Dans ce contexte frénétique, les temps de validation scientifique sont considérés comme un frein gênant, sans parler du principe de précaution ou de la réflexion éthique. Et ce alors qu’il faudrait au contraire redoubler de prudence face à des techniques à la fois complexes, mal maîtrisées et faciles d’accès. Si les verrous législatifs sautent, elles pourront se généraliser très vite, à grande échelle et sans retour en arrière possible.
Concentration et brevets pour dominer l’alimentation mondiale
Par ailleurs, « jamais un secteur n’aura connu une consolidation aussi rapide. En moins d’un an, le marché des semences a vu s’enchaîner les grandes manœuvres », peut-on lire dans Les Echos du 15 septembre 2016. Méga-fusions des firmes Syngenta et chemChina, Dow Chemical et DuPont, Bayer et Monsanto (Monsanto qui achète les droits d’exploitation de Crispr-cas9). Les « Big six » qui s’étaient constitués dans les années 90 avec l’arrivée des premiers OGM sont devenus les « Big three » en quelques mois avec l’arrivée des derniers OGM. La prolifération des NTMG sert avant tout à constituer des empires monopolistiques sur l’alimentation mondiale. Les trois monstres contrôlent d’ores et déjà 60 % du marché mondial des semences.

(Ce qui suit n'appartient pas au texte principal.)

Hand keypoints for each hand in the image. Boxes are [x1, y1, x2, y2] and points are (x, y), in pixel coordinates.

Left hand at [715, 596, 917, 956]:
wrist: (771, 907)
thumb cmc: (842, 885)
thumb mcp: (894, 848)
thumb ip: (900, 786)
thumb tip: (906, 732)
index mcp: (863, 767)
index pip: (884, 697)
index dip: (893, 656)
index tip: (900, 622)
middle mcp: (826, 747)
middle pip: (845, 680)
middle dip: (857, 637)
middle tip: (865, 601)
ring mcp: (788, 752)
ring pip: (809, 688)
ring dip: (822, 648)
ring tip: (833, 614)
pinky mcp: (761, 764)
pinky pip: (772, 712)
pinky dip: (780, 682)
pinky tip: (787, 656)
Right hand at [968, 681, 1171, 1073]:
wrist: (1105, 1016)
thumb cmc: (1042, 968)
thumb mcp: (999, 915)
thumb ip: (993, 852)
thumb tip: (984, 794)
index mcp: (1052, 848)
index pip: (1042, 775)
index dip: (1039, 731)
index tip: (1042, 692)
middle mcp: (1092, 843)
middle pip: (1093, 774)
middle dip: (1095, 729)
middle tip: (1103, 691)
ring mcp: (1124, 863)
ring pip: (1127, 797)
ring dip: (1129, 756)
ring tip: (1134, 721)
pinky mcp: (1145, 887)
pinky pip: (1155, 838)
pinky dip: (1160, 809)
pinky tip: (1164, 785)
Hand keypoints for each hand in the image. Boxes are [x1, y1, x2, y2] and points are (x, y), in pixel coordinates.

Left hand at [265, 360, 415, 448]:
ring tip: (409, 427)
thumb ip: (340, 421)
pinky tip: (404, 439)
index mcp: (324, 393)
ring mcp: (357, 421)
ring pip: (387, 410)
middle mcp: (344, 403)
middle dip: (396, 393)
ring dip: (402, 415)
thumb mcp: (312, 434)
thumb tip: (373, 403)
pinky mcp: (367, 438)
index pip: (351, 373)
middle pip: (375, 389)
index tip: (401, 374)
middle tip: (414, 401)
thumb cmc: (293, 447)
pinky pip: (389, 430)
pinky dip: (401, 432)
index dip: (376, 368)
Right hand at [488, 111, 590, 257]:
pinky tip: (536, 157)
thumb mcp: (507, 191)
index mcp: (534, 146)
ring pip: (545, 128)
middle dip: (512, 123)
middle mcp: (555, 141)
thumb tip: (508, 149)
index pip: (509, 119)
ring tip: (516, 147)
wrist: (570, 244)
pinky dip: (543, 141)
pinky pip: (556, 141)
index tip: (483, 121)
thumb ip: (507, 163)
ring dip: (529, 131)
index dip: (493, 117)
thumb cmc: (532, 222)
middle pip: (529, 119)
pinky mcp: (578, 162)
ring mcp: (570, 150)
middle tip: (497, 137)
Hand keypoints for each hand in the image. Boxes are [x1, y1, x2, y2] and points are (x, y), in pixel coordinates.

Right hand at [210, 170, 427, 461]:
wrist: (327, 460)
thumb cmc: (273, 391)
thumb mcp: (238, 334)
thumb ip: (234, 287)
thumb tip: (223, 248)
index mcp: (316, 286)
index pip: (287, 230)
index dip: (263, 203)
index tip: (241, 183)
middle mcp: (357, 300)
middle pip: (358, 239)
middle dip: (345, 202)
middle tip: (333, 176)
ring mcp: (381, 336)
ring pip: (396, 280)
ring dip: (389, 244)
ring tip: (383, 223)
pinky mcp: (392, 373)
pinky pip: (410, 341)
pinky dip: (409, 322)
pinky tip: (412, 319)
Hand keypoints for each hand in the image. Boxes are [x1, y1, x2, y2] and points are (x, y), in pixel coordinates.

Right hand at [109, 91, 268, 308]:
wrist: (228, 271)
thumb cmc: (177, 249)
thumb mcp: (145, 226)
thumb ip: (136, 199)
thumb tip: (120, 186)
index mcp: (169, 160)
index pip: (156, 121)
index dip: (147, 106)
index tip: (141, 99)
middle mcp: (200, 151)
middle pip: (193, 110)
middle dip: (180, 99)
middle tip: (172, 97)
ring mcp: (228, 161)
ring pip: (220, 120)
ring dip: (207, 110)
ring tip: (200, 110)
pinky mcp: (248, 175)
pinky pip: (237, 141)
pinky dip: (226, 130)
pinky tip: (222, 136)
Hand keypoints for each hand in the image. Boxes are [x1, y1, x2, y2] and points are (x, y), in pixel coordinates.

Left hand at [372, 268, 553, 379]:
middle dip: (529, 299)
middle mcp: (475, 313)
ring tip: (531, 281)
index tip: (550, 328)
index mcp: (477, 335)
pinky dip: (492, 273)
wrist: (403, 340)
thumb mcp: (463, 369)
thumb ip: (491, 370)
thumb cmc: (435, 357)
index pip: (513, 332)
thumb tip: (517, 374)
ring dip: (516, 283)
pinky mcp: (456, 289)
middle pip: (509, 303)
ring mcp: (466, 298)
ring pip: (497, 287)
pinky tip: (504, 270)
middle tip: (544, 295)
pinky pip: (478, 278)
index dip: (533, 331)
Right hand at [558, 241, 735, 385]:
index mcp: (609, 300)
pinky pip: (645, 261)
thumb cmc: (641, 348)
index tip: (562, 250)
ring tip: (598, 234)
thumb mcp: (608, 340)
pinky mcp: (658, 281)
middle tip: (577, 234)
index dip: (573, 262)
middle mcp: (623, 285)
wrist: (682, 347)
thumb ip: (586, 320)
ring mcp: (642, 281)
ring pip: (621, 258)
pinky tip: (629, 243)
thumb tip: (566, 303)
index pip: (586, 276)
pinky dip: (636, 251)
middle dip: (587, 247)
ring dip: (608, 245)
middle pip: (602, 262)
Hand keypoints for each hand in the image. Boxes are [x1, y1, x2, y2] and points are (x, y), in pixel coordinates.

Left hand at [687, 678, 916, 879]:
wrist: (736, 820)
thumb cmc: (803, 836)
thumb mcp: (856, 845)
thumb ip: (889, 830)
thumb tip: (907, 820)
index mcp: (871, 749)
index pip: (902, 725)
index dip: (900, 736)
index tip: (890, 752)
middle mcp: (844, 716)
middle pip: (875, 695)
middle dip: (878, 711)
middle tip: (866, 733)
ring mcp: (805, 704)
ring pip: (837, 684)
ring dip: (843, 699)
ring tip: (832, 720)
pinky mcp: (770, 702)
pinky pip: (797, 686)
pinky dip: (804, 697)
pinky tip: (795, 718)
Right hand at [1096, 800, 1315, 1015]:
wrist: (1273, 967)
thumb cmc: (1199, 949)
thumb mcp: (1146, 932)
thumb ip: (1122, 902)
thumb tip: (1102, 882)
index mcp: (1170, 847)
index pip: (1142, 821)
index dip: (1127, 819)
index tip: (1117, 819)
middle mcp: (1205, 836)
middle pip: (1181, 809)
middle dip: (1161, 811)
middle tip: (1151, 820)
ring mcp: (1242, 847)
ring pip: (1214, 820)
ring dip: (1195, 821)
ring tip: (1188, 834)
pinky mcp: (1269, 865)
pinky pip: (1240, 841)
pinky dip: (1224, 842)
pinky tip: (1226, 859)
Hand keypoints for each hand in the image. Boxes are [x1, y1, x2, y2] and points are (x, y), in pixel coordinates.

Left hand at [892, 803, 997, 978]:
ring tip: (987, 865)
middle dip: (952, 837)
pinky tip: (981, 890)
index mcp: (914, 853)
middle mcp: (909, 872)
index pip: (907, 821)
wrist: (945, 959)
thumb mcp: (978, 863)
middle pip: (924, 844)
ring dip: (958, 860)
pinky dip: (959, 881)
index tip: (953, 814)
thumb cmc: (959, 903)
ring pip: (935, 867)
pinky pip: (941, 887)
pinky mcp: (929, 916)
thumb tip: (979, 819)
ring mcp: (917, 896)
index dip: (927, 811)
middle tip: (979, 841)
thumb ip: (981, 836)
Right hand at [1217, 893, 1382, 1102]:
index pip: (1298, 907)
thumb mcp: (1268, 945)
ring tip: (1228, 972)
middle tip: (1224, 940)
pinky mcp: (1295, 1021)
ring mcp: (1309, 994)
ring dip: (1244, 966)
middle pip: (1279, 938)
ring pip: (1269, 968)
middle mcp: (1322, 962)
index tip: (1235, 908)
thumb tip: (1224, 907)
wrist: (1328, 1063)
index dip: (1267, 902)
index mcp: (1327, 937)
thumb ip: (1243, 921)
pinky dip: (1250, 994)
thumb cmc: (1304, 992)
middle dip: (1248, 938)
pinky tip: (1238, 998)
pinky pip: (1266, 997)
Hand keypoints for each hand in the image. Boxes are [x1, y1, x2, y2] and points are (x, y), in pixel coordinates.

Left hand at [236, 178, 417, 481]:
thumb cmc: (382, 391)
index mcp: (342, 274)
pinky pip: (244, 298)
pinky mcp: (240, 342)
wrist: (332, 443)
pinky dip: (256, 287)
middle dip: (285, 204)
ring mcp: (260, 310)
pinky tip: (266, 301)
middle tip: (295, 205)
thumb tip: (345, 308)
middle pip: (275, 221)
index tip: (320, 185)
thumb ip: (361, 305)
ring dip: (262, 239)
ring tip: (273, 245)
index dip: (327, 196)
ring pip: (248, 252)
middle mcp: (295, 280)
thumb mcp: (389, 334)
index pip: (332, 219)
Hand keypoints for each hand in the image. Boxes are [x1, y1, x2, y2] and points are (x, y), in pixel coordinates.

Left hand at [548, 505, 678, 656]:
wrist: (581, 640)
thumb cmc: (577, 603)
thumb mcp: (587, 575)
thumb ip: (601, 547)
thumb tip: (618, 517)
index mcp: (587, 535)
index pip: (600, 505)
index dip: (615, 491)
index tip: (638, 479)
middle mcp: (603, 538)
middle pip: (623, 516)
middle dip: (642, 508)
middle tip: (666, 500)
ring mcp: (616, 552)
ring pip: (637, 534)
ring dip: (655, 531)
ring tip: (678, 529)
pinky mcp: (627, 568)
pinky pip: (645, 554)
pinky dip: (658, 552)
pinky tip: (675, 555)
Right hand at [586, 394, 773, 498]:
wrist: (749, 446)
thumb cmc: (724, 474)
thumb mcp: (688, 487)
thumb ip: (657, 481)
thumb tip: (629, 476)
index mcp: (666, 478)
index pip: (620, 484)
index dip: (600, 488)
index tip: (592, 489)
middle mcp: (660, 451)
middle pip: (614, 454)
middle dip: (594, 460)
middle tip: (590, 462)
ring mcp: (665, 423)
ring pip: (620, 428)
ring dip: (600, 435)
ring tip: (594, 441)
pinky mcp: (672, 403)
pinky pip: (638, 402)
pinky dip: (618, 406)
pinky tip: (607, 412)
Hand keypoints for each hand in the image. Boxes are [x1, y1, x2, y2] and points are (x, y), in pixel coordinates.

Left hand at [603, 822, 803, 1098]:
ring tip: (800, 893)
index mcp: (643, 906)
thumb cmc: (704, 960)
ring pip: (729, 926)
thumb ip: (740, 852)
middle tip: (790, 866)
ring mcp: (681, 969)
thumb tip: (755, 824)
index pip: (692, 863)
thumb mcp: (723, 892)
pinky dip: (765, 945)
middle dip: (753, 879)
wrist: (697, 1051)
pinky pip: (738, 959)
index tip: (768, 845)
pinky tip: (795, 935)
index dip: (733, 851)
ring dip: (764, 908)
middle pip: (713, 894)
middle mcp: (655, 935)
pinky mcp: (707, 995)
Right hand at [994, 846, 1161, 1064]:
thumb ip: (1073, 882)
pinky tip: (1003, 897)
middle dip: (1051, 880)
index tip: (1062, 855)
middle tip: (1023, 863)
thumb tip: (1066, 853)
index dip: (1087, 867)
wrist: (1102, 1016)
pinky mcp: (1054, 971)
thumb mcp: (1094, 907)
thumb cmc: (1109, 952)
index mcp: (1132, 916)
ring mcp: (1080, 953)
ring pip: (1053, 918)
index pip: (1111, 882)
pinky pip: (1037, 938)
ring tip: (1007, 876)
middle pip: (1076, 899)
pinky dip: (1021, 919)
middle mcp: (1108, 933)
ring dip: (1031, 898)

Les fusions ne sont pas guidées par la volonté de s’emparer de segments de marché mais par celle de maximiser les portefeuilles de brevets. Les NTGM sont au cœur du scandale de la brevetabilité du vivant étendue jusqu’aux « traits natifs », les caractères héréditaires naturels des plantes (par exemple leur teneur en eau). En effet, à cause du maquis législatif sur le sujet, des informations génétiques risquent d’être brevetées par des moyens détournés, alors qu’elles se retrouveront à l’identique aussi bien dans la plante génétiquement modifiée que dans la plante sauvage ou cultivée par les paysan-nes. Et seront donc susceptibles de déclencher la réclamation d’une redevance par le détenteur de cette information.
Face à des acteurs et des enjeux aussi énormes, le combat n’est pourtant pas perdu. Et pour ce qui concerne au moins nos sociétés occidentales, nos choix en matière d’alimentation suffiraient à assécher leur entreprise.
Danièle G
1) Leur importation pour nourrir le bétail reste massive et nous en consommons donc indirectement à travers les produits animaux.
(2) Voir « La mutagenèse est-elle dangereuse ? », Silence no 412, mai 2013.
(3) Dans leur contribution complémentaire à l’avis du Haut Conseil des biotechnologies du 20/1/2016.
(4) Sur l’avis de la France et le scandale au sein du Haut Conseil des biotechnologies, voir Silence nos 444 et 446, avril et juin 2016.
(5) Source : rapport 2016 de l’ONG allemande TestBiotech. Il est à noter que l’investigation du BVL allemand n’aurait pas été possible avec une réglementation focalisée sur le produit.